The training focused not on prestige, but on alignment and prospects — values, working formats, personal priorities. Following assessments and individual consultations with a career counselor, Masha developed a concrete plan: required GPA, entrance exams, and further education options.
STEM did not push her into a technical profession. It helped her remove an unnecessary filter — “choose something more practical and prestigious” — and retain the most important one: “This suits me.”
Programme Structure
The training programme follows a sequential pathway — from expanding horizons to supporting personal choice. It began with foundational trainings in Minsk and the Minsk region, aligned with the operational areas of SOS Children’s Villages.

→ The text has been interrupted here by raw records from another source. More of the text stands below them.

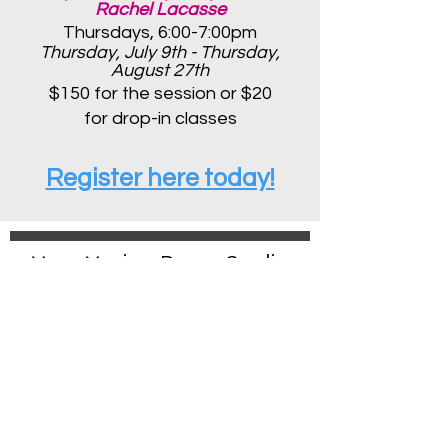
Rachel Lacasse
Thursdays, 6:00-7:00pm
Thursday, July 9th - Thursday,
August 27th
$150 for the session or $20
for d
rop-in classes
Register here today!
Mass Motion Dance Studios
Boston Location
100 Holton Street
Brighton, MA 02135
massmotionboston@gmail.com
Medfield Location
120 North Meadows Road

Approximately 60 girls aged 14-16 participated.
Rather than listing professions, facilitators explored what stands behind each letter of STEM, examined various technologies — from food production to information systems — and discussed how these technologies shape daily life and which professionals make them possible.
Following this stage, 15 participants continued in an advanced group. This phase included individualized support and practical planning: mapping educational routes, calculating entry scores, selecting exams, and considering alternative trajectories.
Girls discussed skills in demand across sectors and learned to recognize technology in everyday services — retail systems, banking platforms, social services. They met women working in STEM and asked direct questions about fear, failure, and uncertainty.
Parallel sessions focused on self-determination — strengths, values, preferred work environments, and skill development. For many, this was the first time career choice was framed not around what is “prestigious” or “realistic,” but around:
Who am I, and in what environment can I grow?
At its core, the programme rests on a simple principle: First, expand the realm of possibility. Then support each girl in building a realistic, personalized pathway with professional guidance.
What Comes Next?
One of the priorities of UNICEF in Belarus is to work with partners to help prepare a generation capable of navigating the challenges of the 21st century.
While we cannot predict what these challenges will look like in 10–15 years, we know that children will need more than academic knowledge. They will need:
- Critical thinking
- Emotional regulation
- Psychological resilience
- The ability to make strategic decisions
This is an ambitious goal. But when broken into concrete steps, it becomes achievable. With UNICEF’s support, schools have introduced the elective course “My Psychological Well-Being,” and colleges have piloted social and emotional learning programmes. Career guidance is another essential component of this support system — particularly for vulnerable adolescents, including those with disabilities, those living in residential care institutions, and those in contact with the law.
The training series “The World of STEM Professions: Where Can I See Myself?” is a pilot initiative. Next steps include evaluating results, refining the model, and scaling implementation.
What is already clear is that effective career guidance goes beyond informing adolescents about professions. It means accompanying them through the process of choice. It means strengthening their capacity to make informed decisions and build their own educational trajectories.
The doors are indeed open. The responsibility of adults is to ensure that every child has the resources, confidence, and support needed not only to see those doors — but to walk through them.